What is being asked ->
Recast the text lines of the material below as a Markdown table with the columns "Row" and "Line", numbering each non-blank line in order. Omit blank lines and the pictures.

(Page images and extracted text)
********************

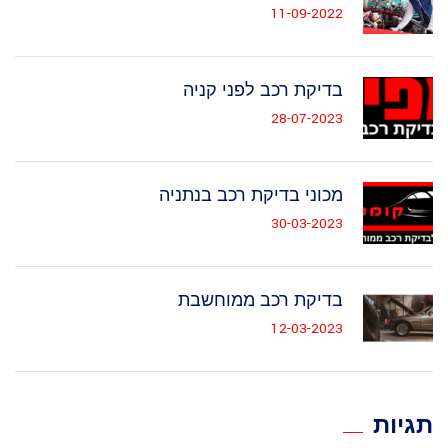
11-09-2022
בדיקת רכב לפני קניה
28-07-2023
מכוני בדיקת רכב בנתניה
30-03-2023
בדיקת רכב ממוחשבת
12-03-2023
תגיות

********************

Task response ->
| Row | Line |
|---|---|
| 1 | 11-09-2022 |
| 2 | בדיקת רכב לפני קניה |
| 3 | 28-07-2023 |
| 4 | מכוני בדיקת רכב בנתניה |
| 5 | 30-03-2023 |
| 6 | בדיקת רכב ממוחשבת |
| 7 | 12-03-2023 |
| 8 | תגיות |